§ **MATERIAL PROVIDED**:
◆ ◆ ◆ ◆

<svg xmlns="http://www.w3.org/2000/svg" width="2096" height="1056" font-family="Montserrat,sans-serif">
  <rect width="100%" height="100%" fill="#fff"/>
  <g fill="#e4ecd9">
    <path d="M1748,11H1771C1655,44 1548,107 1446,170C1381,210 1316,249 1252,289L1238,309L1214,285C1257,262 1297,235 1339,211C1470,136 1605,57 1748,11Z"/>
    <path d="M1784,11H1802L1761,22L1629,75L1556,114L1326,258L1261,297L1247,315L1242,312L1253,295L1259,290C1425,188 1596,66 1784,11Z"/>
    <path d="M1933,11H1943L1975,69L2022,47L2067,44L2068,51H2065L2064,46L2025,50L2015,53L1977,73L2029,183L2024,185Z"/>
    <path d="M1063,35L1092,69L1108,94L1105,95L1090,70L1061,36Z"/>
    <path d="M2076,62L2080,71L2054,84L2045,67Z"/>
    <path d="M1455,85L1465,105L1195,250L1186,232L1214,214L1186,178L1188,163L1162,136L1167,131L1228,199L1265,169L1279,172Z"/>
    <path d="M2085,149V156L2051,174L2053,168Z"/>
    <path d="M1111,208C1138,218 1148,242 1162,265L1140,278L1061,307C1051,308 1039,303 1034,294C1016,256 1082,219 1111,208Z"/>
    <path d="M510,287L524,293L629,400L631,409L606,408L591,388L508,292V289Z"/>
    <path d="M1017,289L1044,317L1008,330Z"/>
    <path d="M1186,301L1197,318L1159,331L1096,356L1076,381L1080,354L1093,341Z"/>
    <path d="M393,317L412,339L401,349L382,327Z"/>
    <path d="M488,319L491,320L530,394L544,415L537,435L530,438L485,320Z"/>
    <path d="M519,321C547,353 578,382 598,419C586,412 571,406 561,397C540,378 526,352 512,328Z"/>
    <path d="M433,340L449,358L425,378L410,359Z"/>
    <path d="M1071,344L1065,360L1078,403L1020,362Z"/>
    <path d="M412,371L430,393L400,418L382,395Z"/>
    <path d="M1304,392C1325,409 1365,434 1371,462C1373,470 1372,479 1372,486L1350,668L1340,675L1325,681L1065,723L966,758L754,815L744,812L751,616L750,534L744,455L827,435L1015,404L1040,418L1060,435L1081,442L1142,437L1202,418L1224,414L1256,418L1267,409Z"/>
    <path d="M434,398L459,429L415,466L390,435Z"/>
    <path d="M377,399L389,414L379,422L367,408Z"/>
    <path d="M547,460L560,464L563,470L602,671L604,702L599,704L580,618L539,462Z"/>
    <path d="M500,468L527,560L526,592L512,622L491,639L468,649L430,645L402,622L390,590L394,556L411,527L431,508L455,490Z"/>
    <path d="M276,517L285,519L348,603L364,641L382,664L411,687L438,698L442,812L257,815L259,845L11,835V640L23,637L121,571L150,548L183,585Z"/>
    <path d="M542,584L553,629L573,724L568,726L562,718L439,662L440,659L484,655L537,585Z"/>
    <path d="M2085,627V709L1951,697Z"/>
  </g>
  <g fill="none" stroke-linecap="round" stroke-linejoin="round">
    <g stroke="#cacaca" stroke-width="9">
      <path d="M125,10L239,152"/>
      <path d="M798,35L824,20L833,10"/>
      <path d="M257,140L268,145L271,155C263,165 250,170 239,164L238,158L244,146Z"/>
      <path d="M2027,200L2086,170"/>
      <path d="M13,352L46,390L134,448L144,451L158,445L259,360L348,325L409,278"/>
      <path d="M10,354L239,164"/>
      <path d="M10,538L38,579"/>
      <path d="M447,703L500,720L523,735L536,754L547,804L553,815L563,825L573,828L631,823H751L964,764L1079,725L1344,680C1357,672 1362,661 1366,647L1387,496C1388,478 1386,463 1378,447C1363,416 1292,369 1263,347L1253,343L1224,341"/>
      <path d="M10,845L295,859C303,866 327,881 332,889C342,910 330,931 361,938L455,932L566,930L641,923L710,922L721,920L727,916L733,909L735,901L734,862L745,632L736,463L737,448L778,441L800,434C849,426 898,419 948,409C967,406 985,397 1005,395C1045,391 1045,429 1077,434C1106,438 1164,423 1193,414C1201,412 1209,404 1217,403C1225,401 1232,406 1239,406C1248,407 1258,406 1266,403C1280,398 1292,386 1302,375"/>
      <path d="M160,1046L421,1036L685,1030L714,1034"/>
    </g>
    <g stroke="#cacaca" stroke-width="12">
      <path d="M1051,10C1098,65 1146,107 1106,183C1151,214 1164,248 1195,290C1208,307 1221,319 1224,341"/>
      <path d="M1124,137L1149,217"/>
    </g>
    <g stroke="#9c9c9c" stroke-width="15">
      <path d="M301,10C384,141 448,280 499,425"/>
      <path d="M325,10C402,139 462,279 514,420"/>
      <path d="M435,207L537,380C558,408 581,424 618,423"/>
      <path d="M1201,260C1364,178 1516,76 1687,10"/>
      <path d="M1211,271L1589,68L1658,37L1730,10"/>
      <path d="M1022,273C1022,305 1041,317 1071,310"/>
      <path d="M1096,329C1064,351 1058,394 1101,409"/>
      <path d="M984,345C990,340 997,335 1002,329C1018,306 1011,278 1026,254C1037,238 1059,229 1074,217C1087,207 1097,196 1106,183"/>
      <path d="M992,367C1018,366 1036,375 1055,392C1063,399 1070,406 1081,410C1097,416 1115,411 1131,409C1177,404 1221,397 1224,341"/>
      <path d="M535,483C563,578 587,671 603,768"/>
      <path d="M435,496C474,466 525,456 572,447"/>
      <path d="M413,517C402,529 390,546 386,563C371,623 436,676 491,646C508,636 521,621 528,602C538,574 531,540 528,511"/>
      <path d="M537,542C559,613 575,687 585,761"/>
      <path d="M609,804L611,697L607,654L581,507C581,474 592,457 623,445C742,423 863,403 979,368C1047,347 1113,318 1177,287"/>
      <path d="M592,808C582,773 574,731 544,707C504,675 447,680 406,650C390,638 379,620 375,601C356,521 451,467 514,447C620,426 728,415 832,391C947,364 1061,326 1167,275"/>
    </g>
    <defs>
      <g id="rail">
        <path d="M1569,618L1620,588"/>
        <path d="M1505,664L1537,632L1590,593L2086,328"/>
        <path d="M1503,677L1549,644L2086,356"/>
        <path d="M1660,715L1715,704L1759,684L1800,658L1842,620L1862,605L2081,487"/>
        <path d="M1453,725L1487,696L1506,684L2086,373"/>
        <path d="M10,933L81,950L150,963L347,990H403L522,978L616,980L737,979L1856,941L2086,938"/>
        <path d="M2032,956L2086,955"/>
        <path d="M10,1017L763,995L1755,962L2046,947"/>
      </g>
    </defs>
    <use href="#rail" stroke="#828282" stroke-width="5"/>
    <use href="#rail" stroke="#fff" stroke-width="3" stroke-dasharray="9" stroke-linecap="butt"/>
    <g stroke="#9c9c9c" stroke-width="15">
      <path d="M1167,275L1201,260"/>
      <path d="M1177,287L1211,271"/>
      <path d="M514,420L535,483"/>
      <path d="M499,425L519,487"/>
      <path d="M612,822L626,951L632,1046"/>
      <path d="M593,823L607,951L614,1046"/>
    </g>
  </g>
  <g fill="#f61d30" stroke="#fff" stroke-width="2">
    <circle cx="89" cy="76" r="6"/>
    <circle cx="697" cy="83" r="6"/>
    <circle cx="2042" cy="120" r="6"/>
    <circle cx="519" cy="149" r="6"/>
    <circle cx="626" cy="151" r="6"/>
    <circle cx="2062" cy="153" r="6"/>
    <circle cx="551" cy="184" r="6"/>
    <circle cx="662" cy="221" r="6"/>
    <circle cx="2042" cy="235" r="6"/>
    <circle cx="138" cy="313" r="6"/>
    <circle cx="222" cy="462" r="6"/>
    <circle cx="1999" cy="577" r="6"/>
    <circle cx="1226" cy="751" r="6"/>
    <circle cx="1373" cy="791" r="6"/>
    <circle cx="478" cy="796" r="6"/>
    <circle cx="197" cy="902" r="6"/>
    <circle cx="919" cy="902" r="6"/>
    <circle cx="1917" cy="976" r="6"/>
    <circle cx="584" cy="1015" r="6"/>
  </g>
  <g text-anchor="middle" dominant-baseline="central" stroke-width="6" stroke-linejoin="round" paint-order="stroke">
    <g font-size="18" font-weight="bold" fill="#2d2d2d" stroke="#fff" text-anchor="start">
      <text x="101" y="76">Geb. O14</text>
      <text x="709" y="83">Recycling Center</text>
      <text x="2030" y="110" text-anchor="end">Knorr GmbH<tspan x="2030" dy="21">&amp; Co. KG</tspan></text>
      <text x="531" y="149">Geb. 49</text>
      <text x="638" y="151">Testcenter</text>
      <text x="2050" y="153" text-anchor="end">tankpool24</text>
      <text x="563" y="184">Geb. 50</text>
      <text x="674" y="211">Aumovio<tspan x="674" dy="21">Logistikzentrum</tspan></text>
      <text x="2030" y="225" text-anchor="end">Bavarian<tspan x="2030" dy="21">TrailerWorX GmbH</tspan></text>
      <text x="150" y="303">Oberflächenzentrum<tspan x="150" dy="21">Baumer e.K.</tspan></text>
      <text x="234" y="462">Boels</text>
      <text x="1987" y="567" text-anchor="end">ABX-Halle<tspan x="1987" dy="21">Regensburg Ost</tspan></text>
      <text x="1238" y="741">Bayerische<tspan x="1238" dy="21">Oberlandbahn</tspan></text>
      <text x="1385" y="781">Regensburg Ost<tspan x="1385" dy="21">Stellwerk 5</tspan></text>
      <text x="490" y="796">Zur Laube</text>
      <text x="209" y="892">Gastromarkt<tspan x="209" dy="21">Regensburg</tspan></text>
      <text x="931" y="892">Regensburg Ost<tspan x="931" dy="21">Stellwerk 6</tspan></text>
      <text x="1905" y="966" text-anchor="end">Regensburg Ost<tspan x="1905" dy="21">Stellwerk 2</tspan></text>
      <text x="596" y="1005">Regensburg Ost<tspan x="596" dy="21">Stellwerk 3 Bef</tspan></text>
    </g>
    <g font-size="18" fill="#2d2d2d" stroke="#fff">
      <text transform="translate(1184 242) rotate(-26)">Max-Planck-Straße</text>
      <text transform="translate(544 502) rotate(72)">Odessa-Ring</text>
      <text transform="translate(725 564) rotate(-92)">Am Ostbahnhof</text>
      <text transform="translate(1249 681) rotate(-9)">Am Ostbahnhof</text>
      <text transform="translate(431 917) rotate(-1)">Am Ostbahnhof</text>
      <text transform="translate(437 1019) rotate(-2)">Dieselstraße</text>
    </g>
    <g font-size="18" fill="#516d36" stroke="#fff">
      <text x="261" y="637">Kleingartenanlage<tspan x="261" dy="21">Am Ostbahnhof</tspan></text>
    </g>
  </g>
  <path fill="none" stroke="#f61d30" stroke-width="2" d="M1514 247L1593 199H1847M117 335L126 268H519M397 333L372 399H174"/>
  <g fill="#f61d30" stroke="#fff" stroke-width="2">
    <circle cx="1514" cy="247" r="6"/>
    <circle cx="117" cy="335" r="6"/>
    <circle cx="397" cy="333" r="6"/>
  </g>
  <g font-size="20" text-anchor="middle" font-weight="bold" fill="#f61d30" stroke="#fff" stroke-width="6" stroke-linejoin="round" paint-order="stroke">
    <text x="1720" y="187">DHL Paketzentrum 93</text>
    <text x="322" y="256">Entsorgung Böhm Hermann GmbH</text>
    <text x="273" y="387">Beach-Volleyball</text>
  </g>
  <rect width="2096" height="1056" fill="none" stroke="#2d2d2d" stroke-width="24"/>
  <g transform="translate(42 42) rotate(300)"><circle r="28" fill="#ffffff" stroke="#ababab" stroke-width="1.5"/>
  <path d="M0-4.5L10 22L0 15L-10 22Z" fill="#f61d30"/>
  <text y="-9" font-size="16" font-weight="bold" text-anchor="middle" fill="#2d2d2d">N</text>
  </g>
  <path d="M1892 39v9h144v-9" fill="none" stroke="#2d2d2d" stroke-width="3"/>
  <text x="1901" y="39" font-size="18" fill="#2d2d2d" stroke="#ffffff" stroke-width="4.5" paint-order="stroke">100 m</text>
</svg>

◆ ◆ ◆ ◆

§ **TASK TO COMPLETE**:
Copy every line from the entries that contains the word "none".

§ **ANSWER TO THE PROBLEM**:
  <g fill="none" stroke-linecap="round" stroke-linejoin="round">
  <path fill="none" stroke="#f61d30" stroke-width="2" d="M1514 247L1593 199H1847M117 335L126 268H519M397 333L372 399H174"/>
  <rect width="2096" height="1056" fill="none" stroke="#2d2d2d" stroke-width="24"/>
  <path d="M1892 39v9h144v-9" fill="none" stroke="#2d2d2d" stroke-width="3"/>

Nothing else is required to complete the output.